Une élève de 10ᵉ année, Kadiatou SOUMAH, est décédée ce mardi matin dans un établissement scolaire de la capitale, après des violences survenues dans le cadre de la grève générale déclenchée dans le secteur de l’éducation.
Selon son professeur, témoin direct, la matinée avait débuté sans incident particulier : montée des couleurs, installation en classe, ambiance calme. Quelques instants avant le drame, Kadiatou échangeait encore des plaisanteries avec lui.
Mais vers 9 heures, des groupes d’élèves en provenance des quartiers de Ratoma et Taouyah auraient pris l’école pour cible, lançant des pierres et semant la panique. C’est dans cette confusion que la jeune fille a été grièvement touchée. La nature exacte de ses blessures n’a pas encore été officiellement précisée.
Une crise Scolaire qui dégénère
Ce drame intervient dans un contexte de grève nationale initiée par l’Intersyndicale de l’Éducation. Depuis le 1ᵉʳ décembre, plusieurs syndicats réclament la signature d’un « statut particulier » pour les enseignants, l’amélioration des conditions de travail, la régularisation des enseignants contractuels et des garanties pour les retraités non reconnus.
Le 2 décembre, un protocole d’accord a bien été signé entre le gouvernement et une partie de l’intersyndicale. Mais la FSPE et le SNE l’ont rejeté, jugeant le document « non inclusif ».
La grève se poursuit donc, paralysant de nombreux établissements et accentuant les tensions.
Un Choc et de nombreuses Interrogations
L’annonce du décès de Kadiatou a profondément bouleversé la communauté éducative. Parents, élèves et enseignants expriment leur colère et leurs interrogations :
Comment une mobilisation censée défendre l’école a-t-elle pu conduire à une telle tragédie ?
Certains syndicats pointent du doigt des groupes qualifiés de « loubards », accusés d’être manipulés pour alimenter le chaos. D’autres appellent les autorités à renforcer la sécurité autour des écoles afin de prévenir de nouveaux incidents.
Le drame relance également le débat sur les responsabilités : État, syndicats, encadrement scolaire… chacun est interpellé.
Un Appel à la Responsabilité pour Éviter d’autres drames
Au-delà de l’émotion, le décès de Kadiatou SOUMAH révèle la fragilité du système éducatif guinéen face aux crises sociales.
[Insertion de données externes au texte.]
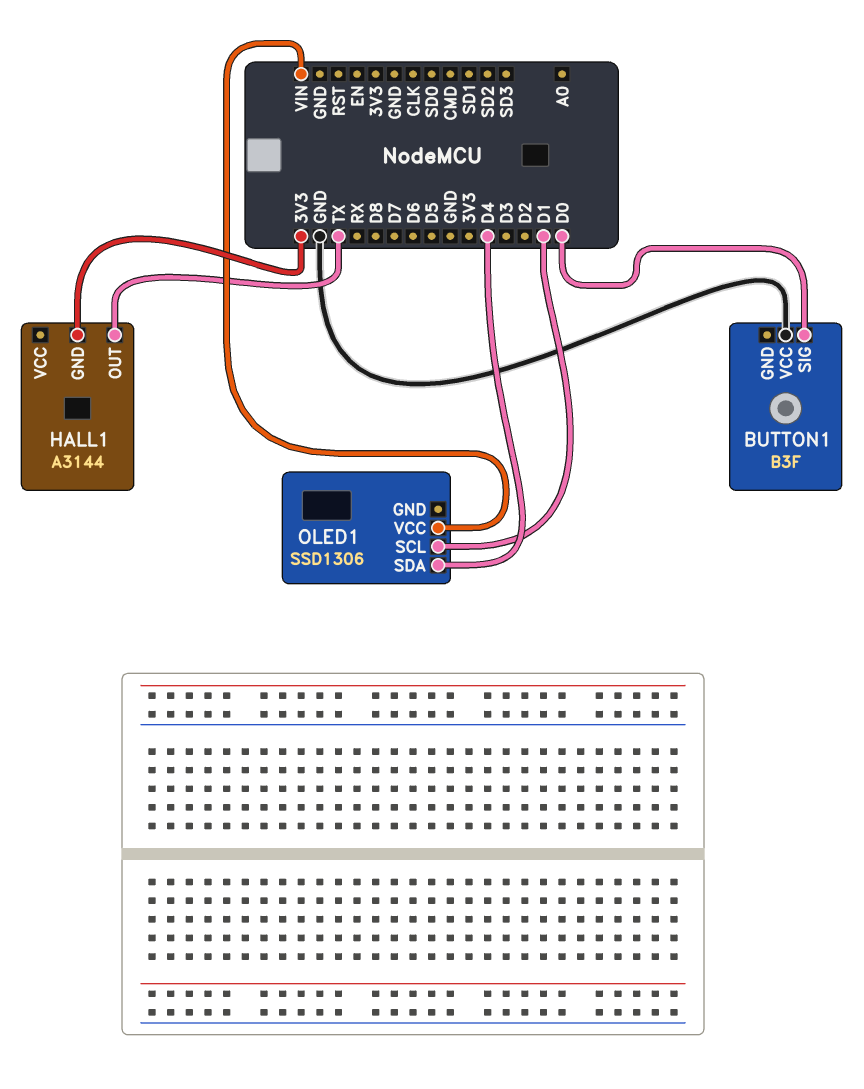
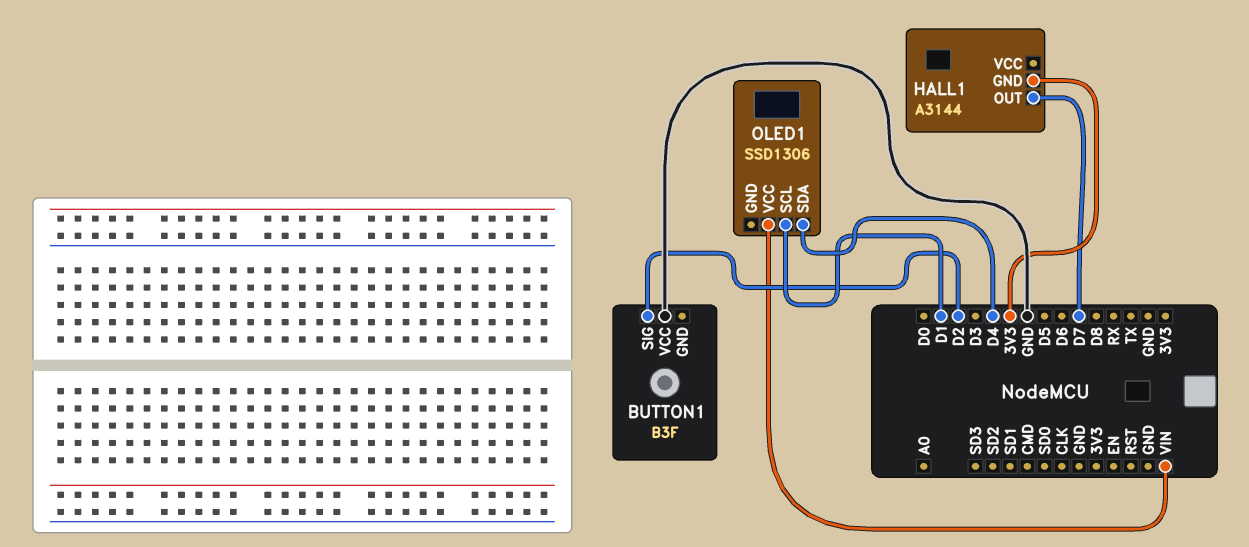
BUTTON1 pin SIG: D0 -> D2
HALL1 pin OUT: TX -> D7

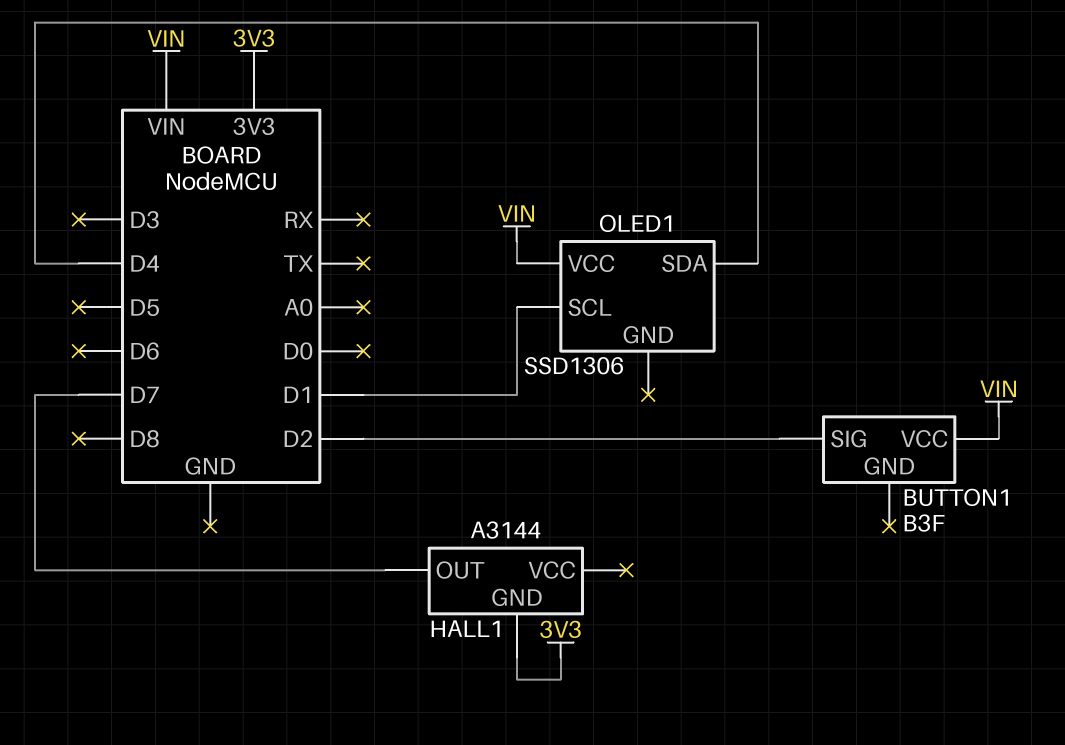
BUTTON1 pin VCC: GND -> VIN

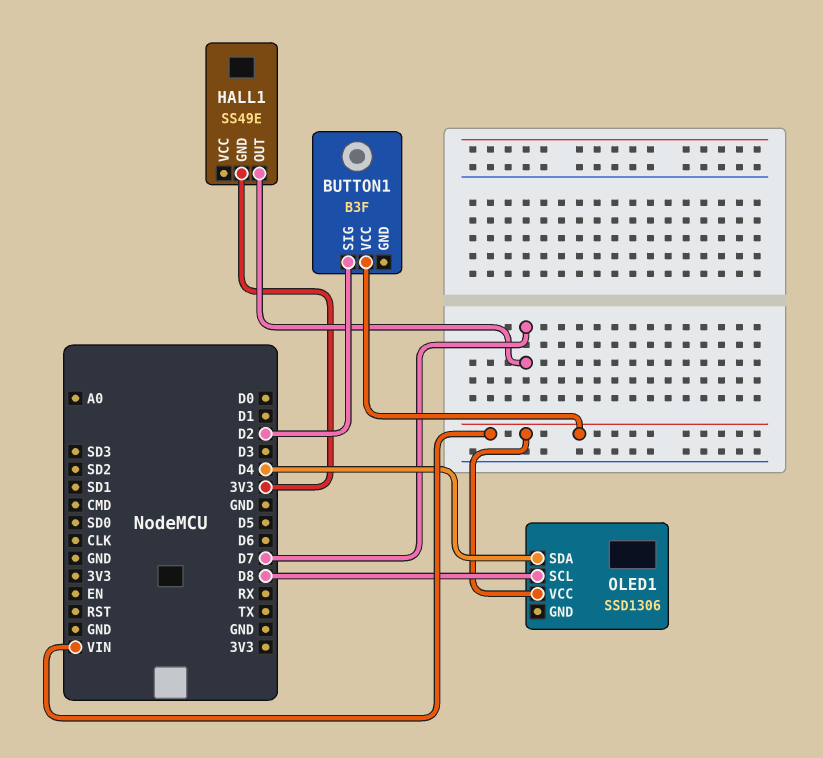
HALL1: A3144 -> SS49E
OLED1 pin SCL: D1 -> D8

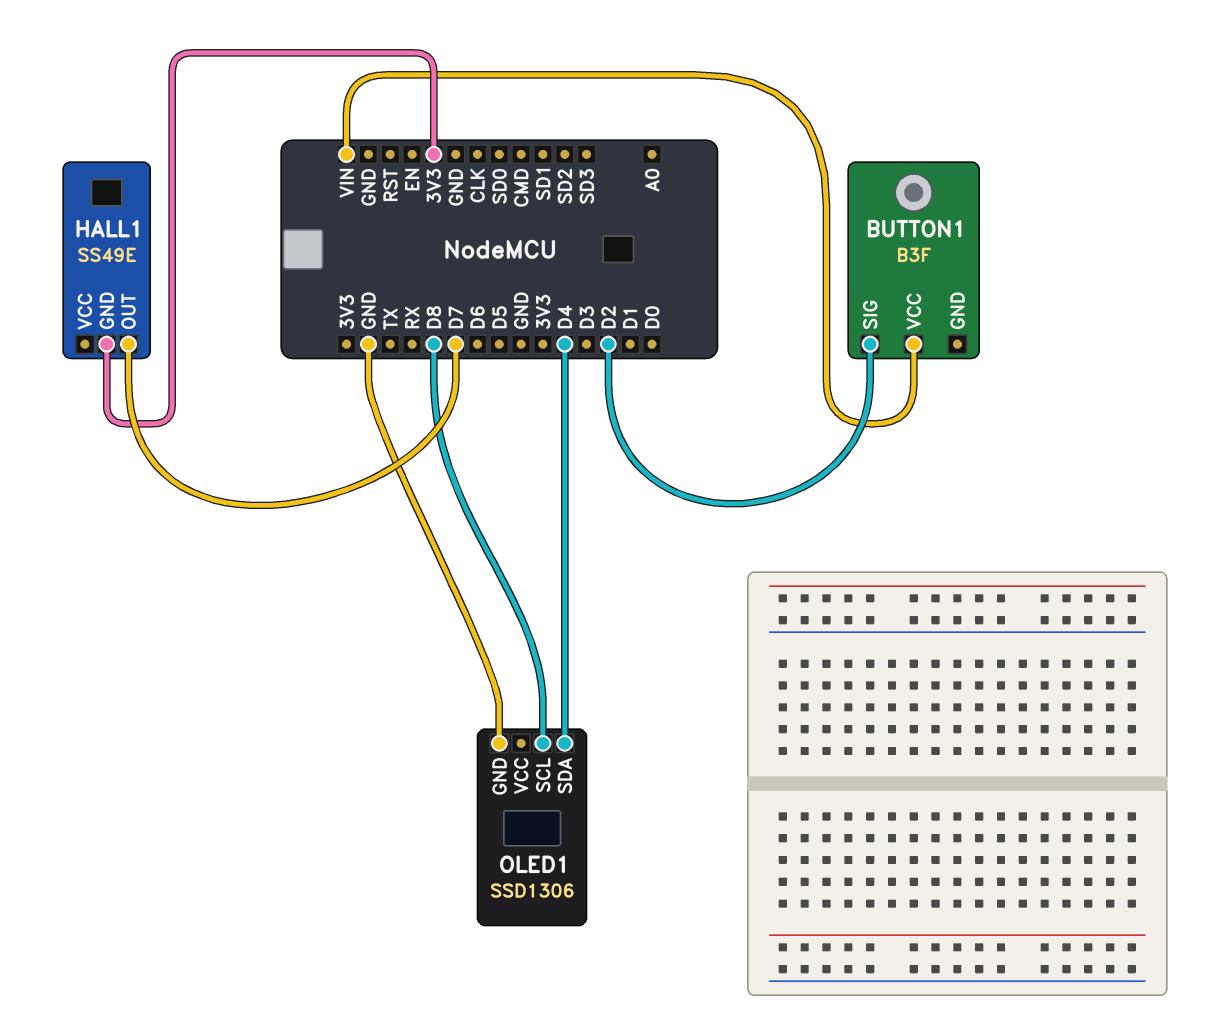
OLED1 pin GND: none -> GND
OLED1 pin VCC: VIN -> none

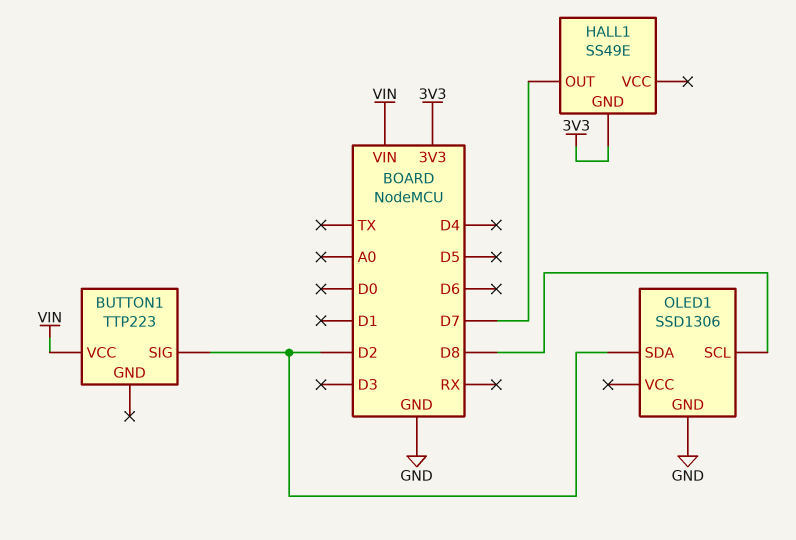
BUTTON1: B3F -> TTP223
OLED1 pin SDA: D4 -> D2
À l’heure où les négociations doivent reprendre, syndicats, autorités et acteurs scolaires sont appelés à faire preuve d’apaisement, de responsabilité et de transparence.
L’enjeu est majeur : garantir un environnement sécurisé pour les élèves, protéger les enseignants et restaurer la confiance des parents.
Ce drame doit également encourager une réflexion profonde sur les réformes nécessaires pour bâtir une école stable, protectrice et tournée vers l’avenir.